It may have started with my brother and me hanging around the living room area in my house, it was fairly dim, then all of a sudden there were 2 of my brother there, at first I thought it was a mirror, I put my hand through the doorway to find out. It was not, and my brother said something along the lines of "you know what that means" I gained a small bit of lucidity at this point, and chased my brother around what now seemed to be my school. (this could have very well took place right before dream number 2, but it's confusing to say, since this one seems more closely linked to the dream that came after)

My mom parks her van outside the school, a bit of a distence away, she says something along the lines of "if we park it here no one will think it's very special" we got out of the van, and everything from this point on is a big blur to me, then I remember us coming back to the van and me thinking we were going on some big trip.

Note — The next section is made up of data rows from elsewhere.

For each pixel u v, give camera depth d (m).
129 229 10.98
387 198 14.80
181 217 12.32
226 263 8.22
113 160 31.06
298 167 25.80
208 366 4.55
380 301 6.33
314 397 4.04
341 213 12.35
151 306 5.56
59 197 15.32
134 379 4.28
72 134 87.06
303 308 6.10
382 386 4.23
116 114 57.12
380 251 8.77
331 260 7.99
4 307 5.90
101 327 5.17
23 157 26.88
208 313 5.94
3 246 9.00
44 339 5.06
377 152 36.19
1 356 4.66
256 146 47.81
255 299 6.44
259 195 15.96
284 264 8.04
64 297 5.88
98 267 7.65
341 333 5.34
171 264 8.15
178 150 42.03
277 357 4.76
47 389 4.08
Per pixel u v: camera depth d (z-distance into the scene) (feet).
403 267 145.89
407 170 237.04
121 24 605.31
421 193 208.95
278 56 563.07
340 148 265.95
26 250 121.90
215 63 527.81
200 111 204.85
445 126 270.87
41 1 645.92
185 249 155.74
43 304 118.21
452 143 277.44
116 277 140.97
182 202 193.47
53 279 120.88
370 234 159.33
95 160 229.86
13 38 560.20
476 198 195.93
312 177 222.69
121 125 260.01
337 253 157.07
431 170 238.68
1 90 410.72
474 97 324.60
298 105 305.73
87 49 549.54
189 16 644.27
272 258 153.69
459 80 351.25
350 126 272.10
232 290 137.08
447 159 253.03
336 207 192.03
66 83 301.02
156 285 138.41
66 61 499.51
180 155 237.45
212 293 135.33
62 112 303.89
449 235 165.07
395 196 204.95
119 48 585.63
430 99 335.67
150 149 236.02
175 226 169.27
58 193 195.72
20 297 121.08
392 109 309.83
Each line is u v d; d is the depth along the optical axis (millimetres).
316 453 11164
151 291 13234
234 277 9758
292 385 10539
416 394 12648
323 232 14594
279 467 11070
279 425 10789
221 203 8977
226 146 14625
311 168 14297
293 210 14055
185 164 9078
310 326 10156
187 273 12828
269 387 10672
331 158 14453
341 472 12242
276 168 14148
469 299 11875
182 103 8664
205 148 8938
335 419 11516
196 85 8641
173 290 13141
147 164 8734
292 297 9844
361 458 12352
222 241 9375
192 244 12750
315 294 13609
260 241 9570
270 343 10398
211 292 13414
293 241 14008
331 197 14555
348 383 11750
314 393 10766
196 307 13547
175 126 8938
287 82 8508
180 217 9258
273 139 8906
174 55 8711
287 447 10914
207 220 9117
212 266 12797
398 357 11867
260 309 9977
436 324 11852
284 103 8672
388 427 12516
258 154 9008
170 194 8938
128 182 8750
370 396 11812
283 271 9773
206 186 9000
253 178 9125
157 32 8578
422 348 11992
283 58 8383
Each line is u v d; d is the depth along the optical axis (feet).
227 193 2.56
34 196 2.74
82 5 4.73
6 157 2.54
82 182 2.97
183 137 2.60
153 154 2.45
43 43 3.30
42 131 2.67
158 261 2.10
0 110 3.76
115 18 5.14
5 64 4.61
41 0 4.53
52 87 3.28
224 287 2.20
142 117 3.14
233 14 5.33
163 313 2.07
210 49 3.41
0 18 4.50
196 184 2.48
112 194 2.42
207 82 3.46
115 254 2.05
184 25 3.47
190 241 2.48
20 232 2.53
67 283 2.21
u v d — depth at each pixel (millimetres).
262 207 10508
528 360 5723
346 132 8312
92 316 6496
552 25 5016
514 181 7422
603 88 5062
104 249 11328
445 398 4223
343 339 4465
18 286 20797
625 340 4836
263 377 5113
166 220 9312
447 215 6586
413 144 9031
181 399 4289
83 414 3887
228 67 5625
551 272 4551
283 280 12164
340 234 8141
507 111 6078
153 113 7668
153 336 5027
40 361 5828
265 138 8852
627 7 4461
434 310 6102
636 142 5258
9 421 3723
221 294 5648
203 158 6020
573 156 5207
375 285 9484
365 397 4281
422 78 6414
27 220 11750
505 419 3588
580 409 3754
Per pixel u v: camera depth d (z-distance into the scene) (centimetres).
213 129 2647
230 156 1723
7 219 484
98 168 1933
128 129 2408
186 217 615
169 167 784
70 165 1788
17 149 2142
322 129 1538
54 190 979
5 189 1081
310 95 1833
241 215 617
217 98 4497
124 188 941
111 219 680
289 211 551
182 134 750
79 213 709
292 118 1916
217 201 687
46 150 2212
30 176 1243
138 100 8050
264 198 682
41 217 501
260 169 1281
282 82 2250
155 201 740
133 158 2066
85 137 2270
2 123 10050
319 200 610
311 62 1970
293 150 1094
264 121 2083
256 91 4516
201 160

I had no clear Idea of what kind of creature I was charrying around throughout the dream, at times it seemd like a little girl, at other times it seemed like some kind of giant hamster, anyway I was just heading out of what apeared my be my school parkinglot, onto a roadway, I had evidently been told to go to the airport and get on a plane, with this little orange haired girl that apeared quite tiny, I noticed I had brought lunches for the both of us, and as we walked out the little girl grabbed one and ate it all up, even though I advised her not to, we kept going down the road way, we came to the 3 way intersection, there were no cars in sight, I wondered were the airport was. I saw one plane take to the sky, it came from the west road, heading to the passageway to the east, I took the west road, it seemed discerted as far as I could see, it was straght acrossed then leading downward, I began taking the other road but decided it was just as discerted. So I began to take the one to the west, we kept going, intill I came to a small cylander shaped fence with a wooden framed gate, just big enough for the wolf inside of it. I turned away then turned back and the wolf was outside the gate now, I turned around to run into a small cave on the side of the hill besides the road, it was quite narrow, for some reason the little girl ended up inside the cave further then me (now apoearing as a giant hamster like creature, half girl, half animal) the wolf stood between me and her, it was a one way cave so it was hard to get by the wolf, but I somehow managed to outspeed the wolf and take the little girl/hamster backoutside, I totaly covered it/she with towels and made it back to some porch that apearently was were my parents were, all this time I ran I didn't look back, the wolf was biting my heels, the pain wasn't actually painful. by the time I got up to the porch I observed that no one seemed suprised at all, I turned around to see a wolf like man, the wolf was standing on his legs like a human, I handed the girl/hamster to my mother, she opened the budle of towels, and reaveled a small furry creature, that apeared to be a mouse. (anyone else see something in that dream)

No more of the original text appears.